Por mais que Obama prefira não intervir no momento, um fator imprevisto está tirando-o do recolhimento a que se propôs: o entusiasmo com que uma ala democrata tem inflado ideias de reformas radicais, como saúde pública ampla e irrestrita, estudo superior gratuito e arrocho nos ganhos dos bilionários e no poder dos grandes conglomerados. Com dois candidatos “liberais”, Bernie Sanders e Elizabeth Warren, arrebanhando doações e apoios e ameaçando o moderado Joe Biden, que até agora não conseguiu se impôr na corrida, o ex-presidente achou por bem meter sua colher. “O americano médio não acredita que é preciso desmontar o sistema para depois reconstruí-lo. Há muitos eleitores indecisos e muitos democratas que anseiam por sensatez. Eles não querem maluquices”, alertou, em um discurso recente. Duas semanas antes, havia aconselhado os jovens a evitar os excessos da vigilância constante contra racismo, machismo e outras expressões de desigualdade que, segundo ele, provocam divisões insuperáveis. “Isso não é ativismo”, afirmou. “Isso não vai mudar nada.” O objetivo desses discursos é bater na tecla que, na sua opinião, tem de dar o tom da campanha democrata: a característica mais importante do futuro candidato é sua capacidade de derrotar Trump.

Não é comum que presidentes em fim de mandato endossem pré-candidatos — em geral, esperam a convenção para só então mergulhar na disputa. Obama, no entanto, apoiou Hillary Clinton em 2016 dois meses antes da decisão, justamente porque seu adversário era Bernie Sanders, o socialista do Senado que já então encantava os jovens e fazia tremer a conservadora América do meio (não adiantou: ela perdeu para Trump). Agora, usa sua força política para tentar impedir que o dilema se repita. “Ele é o único capaz de reunir o apoio de todas as alas do Partido Democrata”, avalia o sociólogo Robert Shapiro, da Universidade de Columbia, em Nova York.

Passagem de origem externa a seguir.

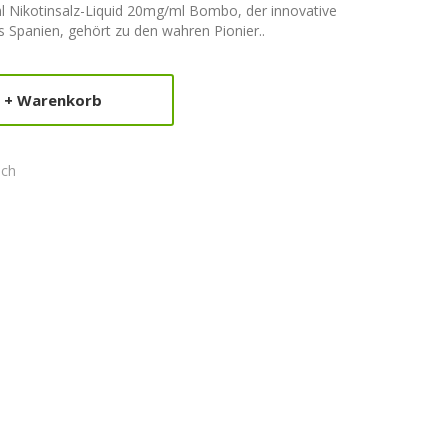
 Nikotinsalz-Liquid 20mg/ml Bombo, der innovative
s Spanien, gehört zu den wahren Pionier..
+ Warenkorb
ich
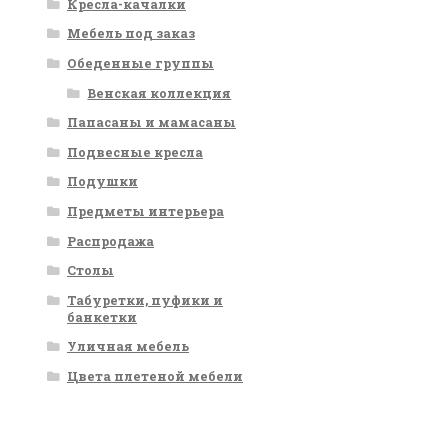
Кресла-качалки
Мебель под заказ
Обеденные группы
Венская коллекция
Папасаны и мамасаны
Подвесные кресла
Подушки
Предметы интерьера
Распродажа
Столы
Табуретки, пуфики и
банкетки
Уличная мебель
Цвета плетеной мебели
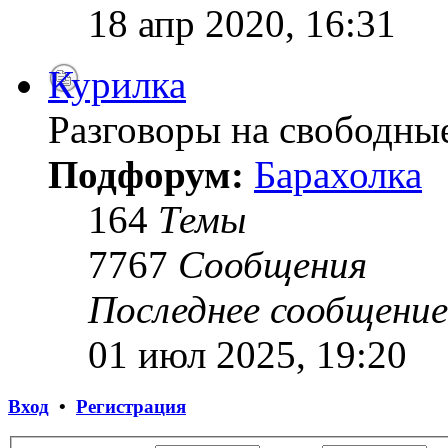
18 апр 2020, 16:31
Курилка
Разговоры на свободны
Подфорум:
Барахолка
164
Темы
7767
Сообщения
Последнее сообщение
01 июл 2025, 19:20
Вход
•
Регистрация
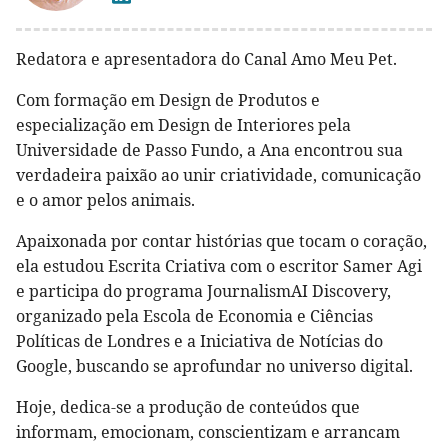
Redatora e apresentadora do Canal Amo Meu Pet.
Com formação em Design de Produtos e
especialização em Design de Interiores pela
Universidade de Passo Fundo, a Ana encontrou sua
verdadeira paixão ao unir criatividade, comunicação
e o amor pelos animais.
Apaixonada por contar histórias que tocam o coração,
ela estudou Escrita Criativa com o escritor Samer Agi
e participa do programa JournalismAI Discovery,
organizado pela Escola de Economia e Ciências
Políticas de Londres e a Iniciativa de Notícias do
Google, buscando se aprofundar no universo digital.
Hoje, dedica-se a produção de conteúdos que
informam, emocionam, conscientizam e arrancam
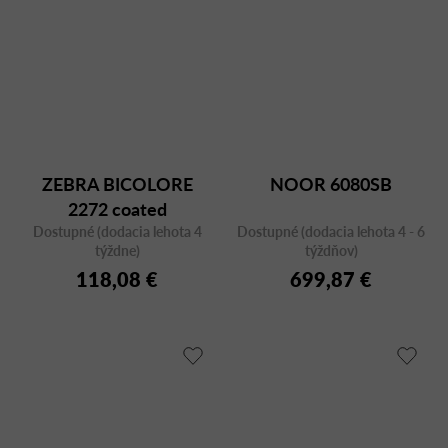
ZEBRA BICOLORE
NOOR 6080SB
2272 coated
Dostupné (dodacia lehota 4
Dostupné (dodacia lehota 4 - 6
týždne)
týždňov)
118,08 €
699,87 €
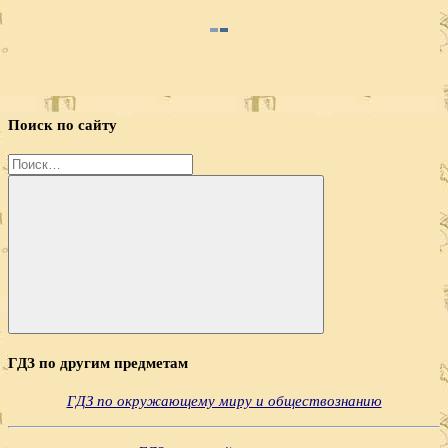
Поиск по сайту
Найти:
Поиск
ГДЗ по другим предметам
ГДЗ по окружающему миру и обществознанию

Mesmo afastado do cotidiano político, o ex-presidente mantém abertas as portas de seu escritório em Washington aos pré-candidatos, e a maioria deles já bateu ponto. “Com tantos nomes na corrida, o apoio dele deve ter efeito significativo”, diz Christopher Devine, professor de ciência política da Universidade de Dayton, em Ohio. Mas, enquanto a eleição não vem, a maior parte do tempo de Obama é dedicada ou a descansar, ou a ganhar dinheiro. O ex-primeiro-casal assinou um contrato de 65 milhões de dólares para publicar, cada um, sua autobiografia. A dela, Minha História, já vendeu mais de 10 milhões de cópias e caminha para se tornar o maior dos best-sellers do gênero. A dele estava prevista para este ano, mas não ficou pronta (a pessoas próximas, ele diz que é porque escreve mesmo; Michelle teve ghostwriter). Os Obama também estão produzindo para a Netflix uma série de documentários e filmes sobre democracia, direitos civis e racismo. O primeiro já se encontra disponível na plataforma e há outros seis na fila.

Aos 58 anos, Obama marca presença em palestras e debates mundo afora — esteve em São Paulo em maio, para uma conferência sobre inovação e tecnologia — e cobra cachê de até 400 000 dólares, o salário anual do presidente dos Estados Unidos. A fortuna da família está calculada hoje em… 135 milhões de dólares. Nada mau. Há rumores de compra de uma mansão de 15 milhões de dólares em Martha’s Vineyard, balneário de ricaços onde os Obama passam parte do verão desde os tempos de Casa Branca. Se tudo correr conforme os planos, Obama deverá entrar com força na campanha democrata a partir de julho, com grandes chances de fazer barulho: sua mobilização empurrou os democratas para a maioria na Câmara de Representantes, em 2018. Sim, ele pode.